Many readers were seriously impressed by NeosVR's new mouth tracking feature, and longtime metaverse developer Max Graf expressed its value in a social VR context:
I have to say, out of all the things that that Linden Lab tried to accomplish with Sansar, one of the things they actually got exactly right (and even pushed the boundaries of the technology in general) was the VR voice and facial symmetry they developed, very similar to what Neos has done here.
I only got to experience it a few times in there with an actual VR rig on, but when I did this was one of the things I specifically wanted to check out, knowing how much they put into it. It was not just the mouth moving when sound was present, it adapted to variations in phonetics, volume and emphasis to change the facial mesh in a very accurate way.

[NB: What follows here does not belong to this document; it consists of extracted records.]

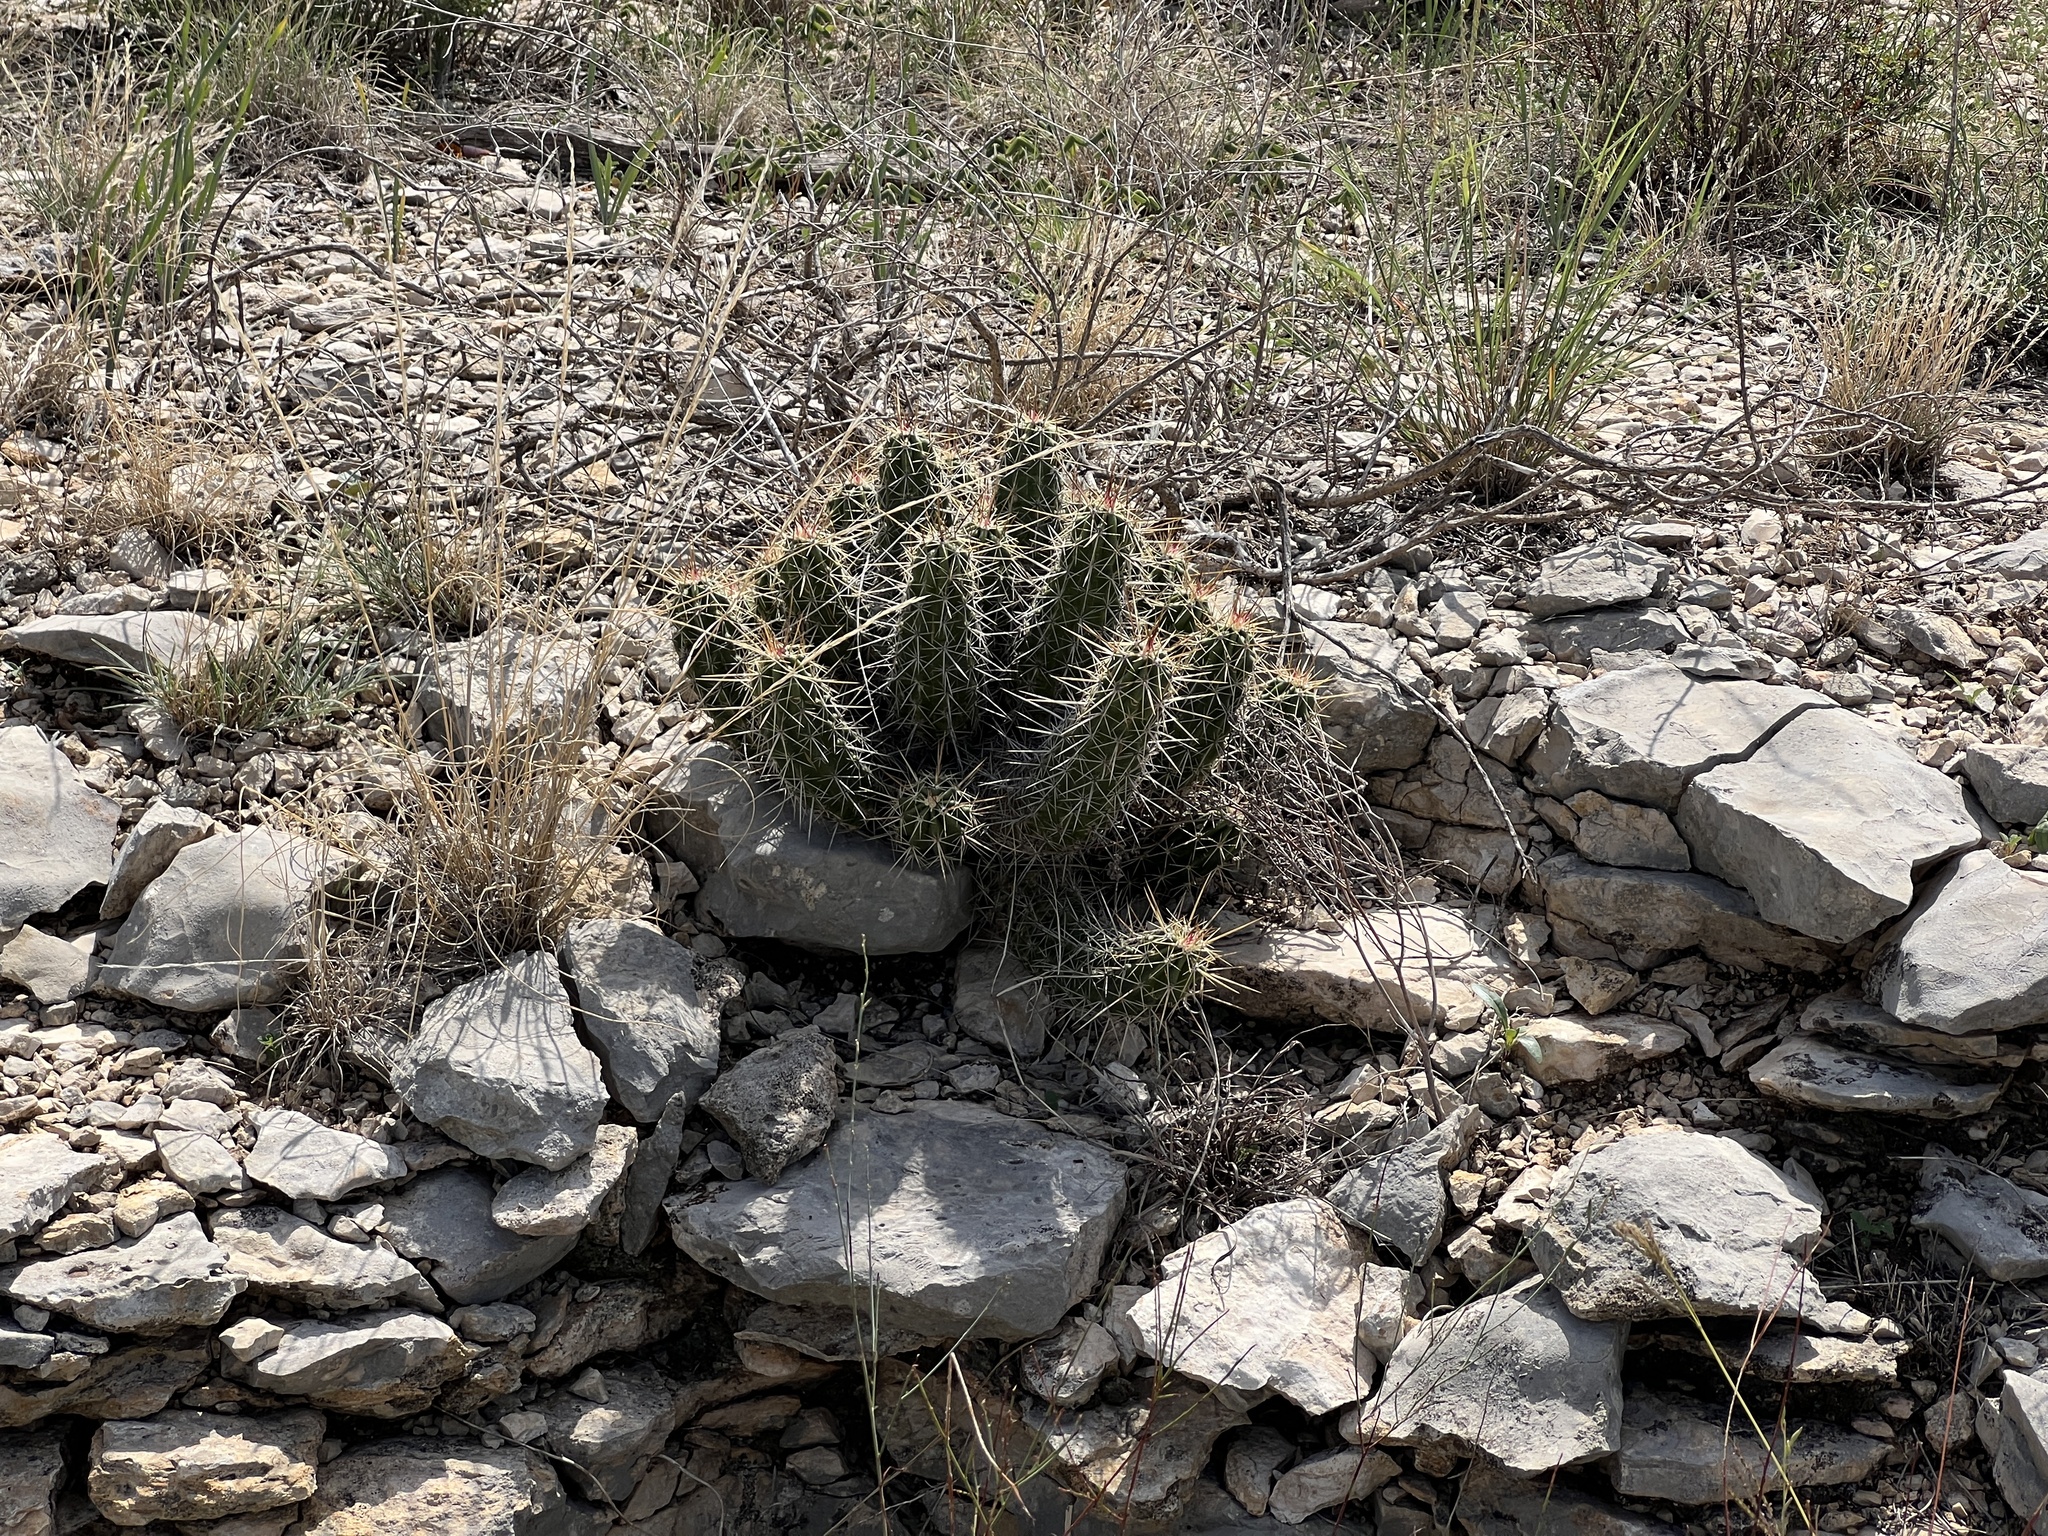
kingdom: Plantae
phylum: Tracheophyta
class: Magnoliopsida
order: Caryophyllales
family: Cactaceae
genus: Echinocereus
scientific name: Echinocereus enneacanthus
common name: Pitaya
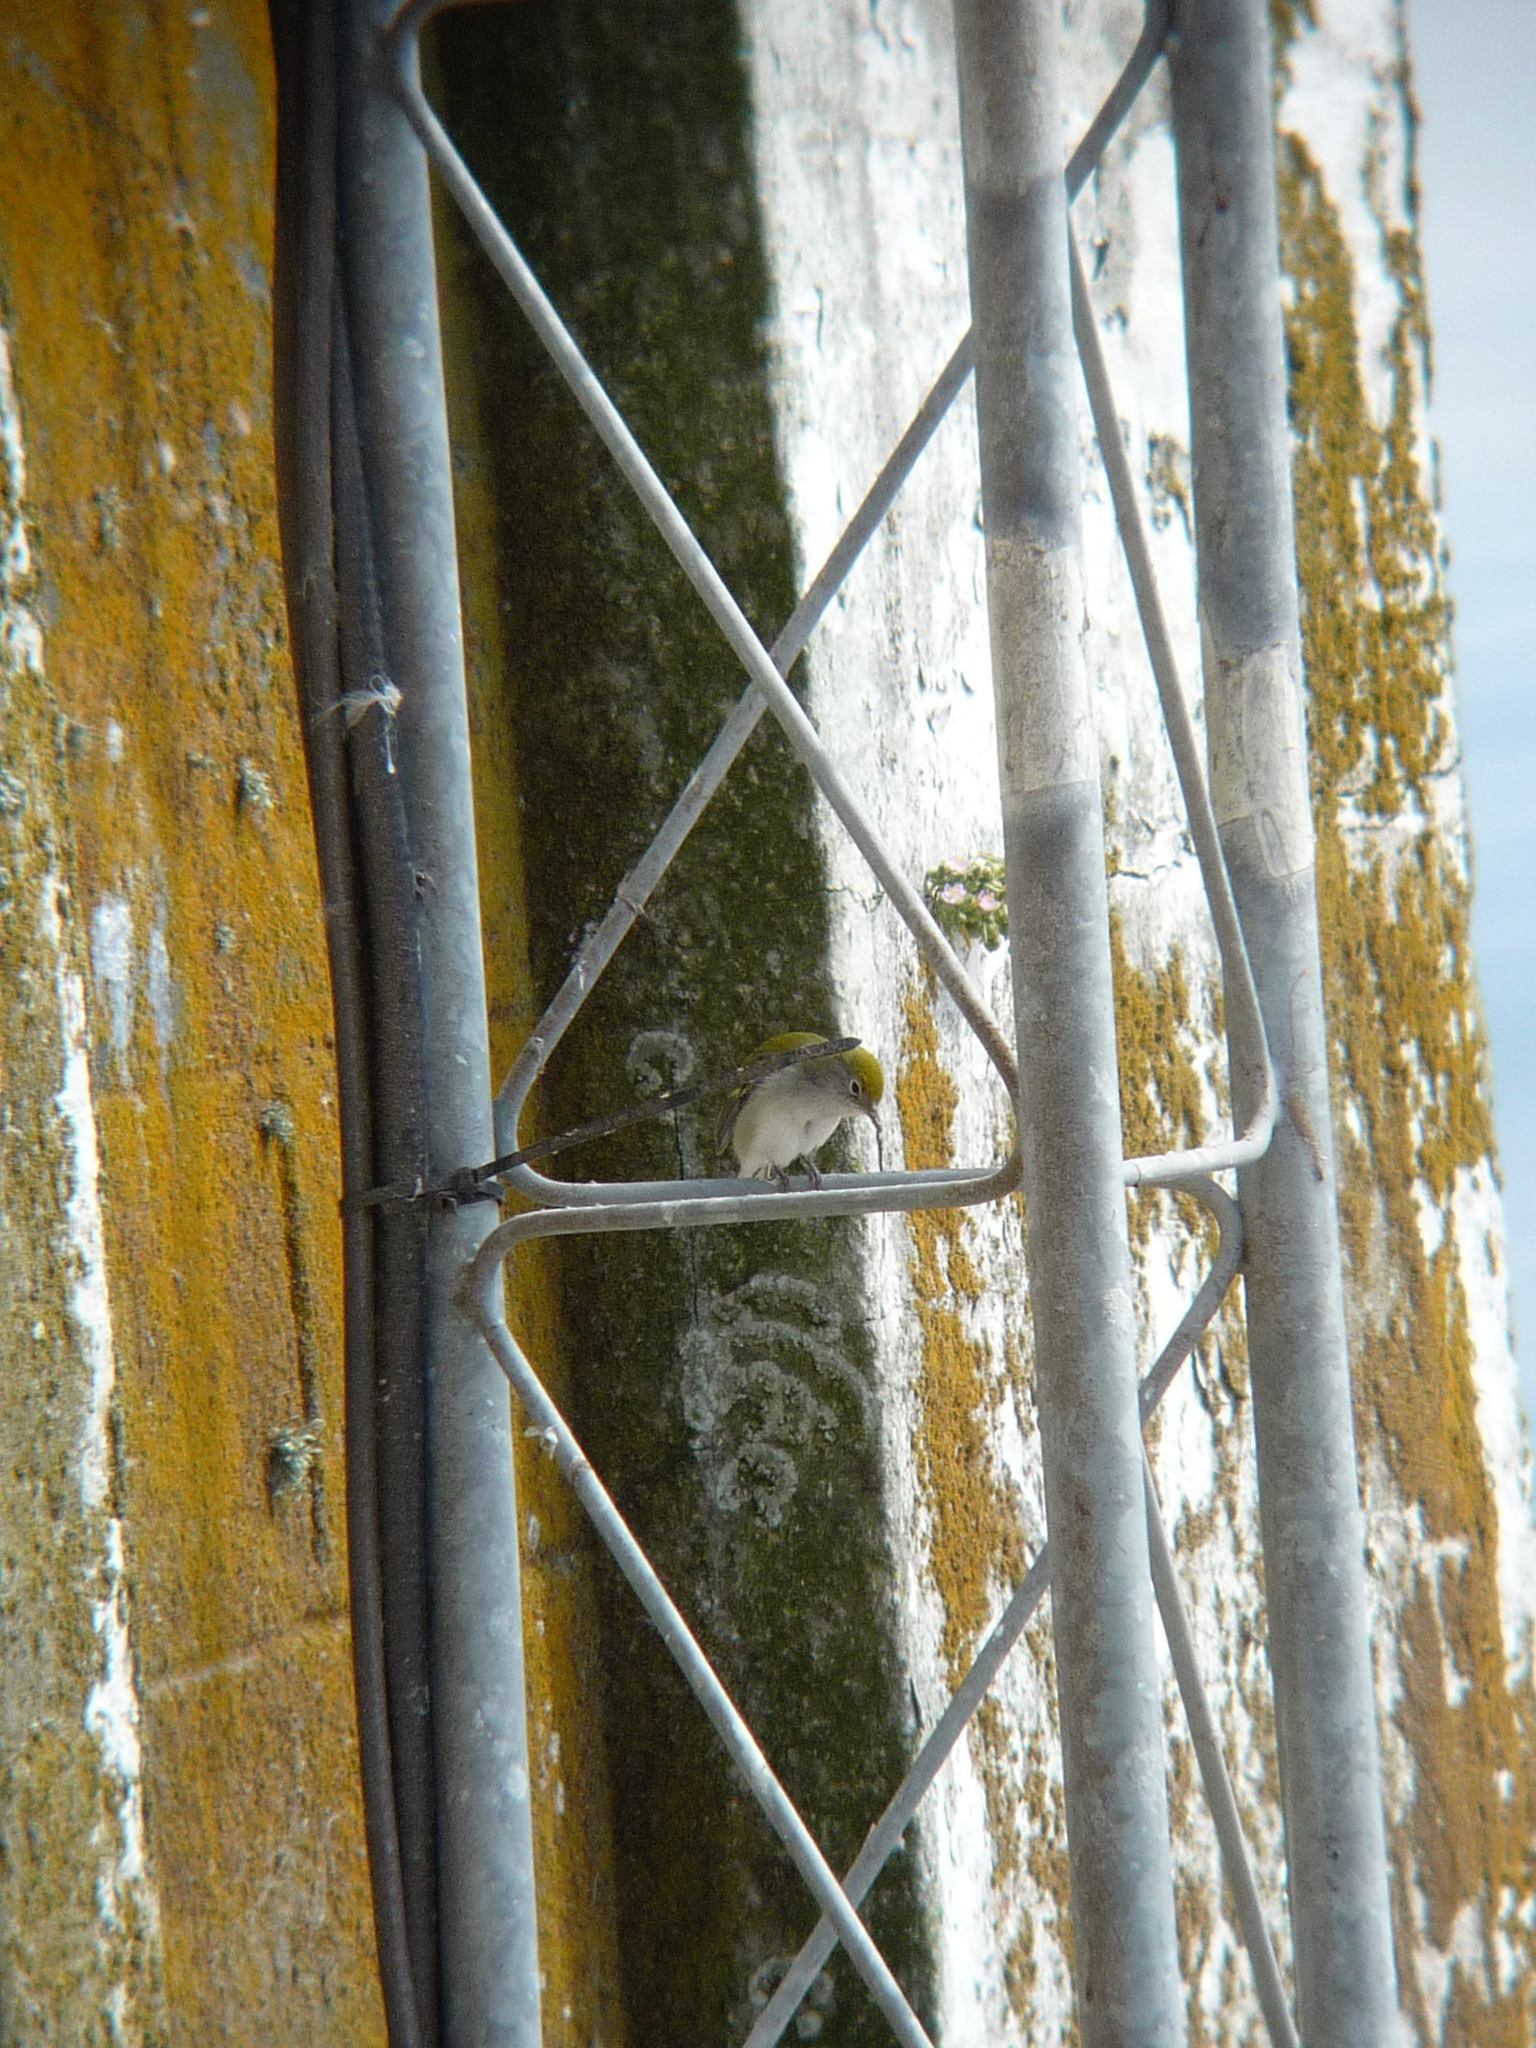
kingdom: Animalia
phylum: Chordata
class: Aves
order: Passeriformes
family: Parulidae
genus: Setophaga
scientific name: Setophaga pensylvanica
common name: Chestnut-sided warbler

This is definitely among the several features that Sansar really innovated on, and I hope something can be done to this technology, notwithstanding Sansar's current limbo state. Max says the overall effect was transformative:
When people near you spoke it was not readily apparent beyond the locality and volume of the sound, but then it sort of dawns on you that the mouth is moving accordingly and you accept it without notice. It's a social behavior that easily falls in between the virtual and the human elements that suddenly come together with full VR immersion, the most interesting part of virtual worlds to me, the grey area where machine ends and humanity begins. It's where the curtains part and you see the wizard.
I had a similar reaction to High Fidelity's highly spatial audio, which is probably more scalable in larger social settings. (Another great technology currently in a similar purgatorial place.)